### Textauszug
"""
Es geht um einen einzigen Sitz – doch für Dagmar Eckel (58) ist er mehr als das. Er steht für die Erinnerung an ihren Vater Horst Eckel (†89), den letzten lebenden Weltmeister von 1954. Fast fünf Jahre nach seinem Tod fehlt auf dem Betzenberg noch immer das gestickte Konterfei des Lautern-Idols an seinem Platz. Stattdessen befindet sich dort ein gewöhnlicher Stadionsitz. Dagmar Eckel hat nun rechtliche Schritte gegen den 1. FC Kaiserslautern eingeleitet.
Der Streit um den Sitz
Laut Dagmar Eckel hatte der Verein zugesagt, den Sitz ihres Vaters mit einem gestickten Konterfei zu versehen, ähnlich wie bei anderen Vereinslegenden. Doch bis heute sei nichts passiert. „Es ist eine Frage des Respekts“, sagte sie. Der FCK hingegen zeigt sich „verwundert“ über die Klage. Ein Vereinssprecher erklärte, man habe sich bemüht, eine Lösung zu finden, aber die Umsetzung sei komplizierter als gedacht.
Die Bedeutung von Horst Eckel
Horst Eckel war der letzte Überlebende der deutschen Weltmeistermannschaft von 1954, die in Bern das „Wunder von Bern“ vollbrachte. Er spielte von 1947 bis 1960 für den 1. FC Kaiserslautern und absolvierte 214 Spiele für die Pfälzer. Nach seinem Tod im Dezember 2021 wurde er auf dem Betzenberg mit einer Schweigeminute geehrt, doch die geplante Ehrung auf seinem Sitz blieb aus.
"""
### Ausgewählte Daten
"""
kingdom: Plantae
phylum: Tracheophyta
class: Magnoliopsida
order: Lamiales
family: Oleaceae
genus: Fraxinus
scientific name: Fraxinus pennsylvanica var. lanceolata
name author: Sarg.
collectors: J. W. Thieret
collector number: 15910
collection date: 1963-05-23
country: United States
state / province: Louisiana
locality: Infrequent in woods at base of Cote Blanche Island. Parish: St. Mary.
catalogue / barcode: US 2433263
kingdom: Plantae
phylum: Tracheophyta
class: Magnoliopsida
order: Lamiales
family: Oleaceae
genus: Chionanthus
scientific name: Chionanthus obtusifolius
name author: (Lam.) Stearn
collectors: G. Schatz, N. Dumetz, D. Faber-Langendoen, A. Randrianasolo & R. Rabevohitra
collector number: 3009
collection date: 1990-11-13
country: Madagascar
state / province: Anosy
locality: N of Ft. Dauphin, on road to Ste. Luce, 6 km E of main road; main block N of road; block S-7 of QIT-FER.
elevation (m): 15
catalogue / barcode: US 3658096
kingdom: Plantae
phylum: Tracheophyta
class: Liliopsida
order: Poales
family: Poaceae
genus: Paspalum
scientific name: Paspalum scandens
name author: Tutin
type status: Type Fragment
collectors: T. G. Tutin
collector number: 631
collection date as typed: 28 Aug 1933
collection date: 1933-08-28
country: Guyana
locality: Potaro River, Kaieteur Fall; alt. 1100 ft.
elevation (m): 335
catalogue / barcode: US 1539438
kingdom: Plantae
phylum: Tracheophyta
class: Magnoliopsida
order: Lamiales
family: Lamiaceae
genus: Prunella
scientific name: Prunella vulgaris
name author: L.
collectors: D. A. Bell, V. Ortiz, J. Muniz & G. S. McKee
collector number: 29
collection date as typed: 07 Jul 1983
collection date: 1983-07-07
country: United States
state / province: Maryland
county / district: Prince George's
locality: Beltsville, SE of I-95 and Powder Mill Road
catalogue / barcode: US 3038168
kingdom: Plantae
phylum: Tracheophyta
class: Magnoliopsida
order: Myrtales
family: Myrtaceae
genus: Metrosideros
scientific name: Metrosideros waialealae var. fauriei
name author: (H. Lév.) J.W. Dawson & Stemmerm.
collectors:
"""
### Aufgaben zur Übung
A: Beantworte zum Text über Horst Eckels Stadionsitz:
(i) Wie alt ist Dagmar Eckel?
(ii) Wie zeigt sich der FCK über die Klage?
(iii) Wie viele Spiele absolvierte Horst Eckel für den 1. FC Kaiserslautern?
B: Führe den Text über Horst Eckels Stadionsitz im Anschluss an seinen letzten Satz fort.
Die Daten stehen in keinem Zusammenhang mit dem Text über Horst Eckels Stadionsitz.

### Lösungen
A:
(i) 58 Jahre
(ii) „verwundert“
(iii) 214 Spiele

B:
Die Reaktion des Vereins
Der 1. FC Kaiserslautern betont, dass man die Erinnerung an Horst Eckel hochhalte. „Wir haben eine Gedenktafel im Stadion und einen Ehrenplatz für ihn vorgesehen“, so der Sprecher. Die Verzögerung sei auf logistische und handwerkliche Herausforderungen zurückzuführen. Man hoffe, den Sitz in der kommenden Saison fertigzustellen. Dagmar Eckel zeigt sich jedoch ungeduldig: „Es geht nicht ums Geld, sondern ums Prinzip. Mein Vater hat so viel für den Verein getan, da kann man doch nicht einfach fünf Jahre warten.“
Rechtliche Schritte
Dagmar Eckel hat nun eine Klage eingereicht, um die Fertigstellung des Sitzes zu erzwingen. Ihr Anwalt argumentiert, dass der Verein eine vertragliche Zusage nicht eingehalten habe. Der FCK kündigte an, die Klage zu prüfen und weiterhin auf eine gütliche Einigung zu hoffen. Der Streit um den Sitz hat in der Fanszene für Diskussionen gesorgt – viele unterstützen die Tochter, andere verstehen die Verzögerung.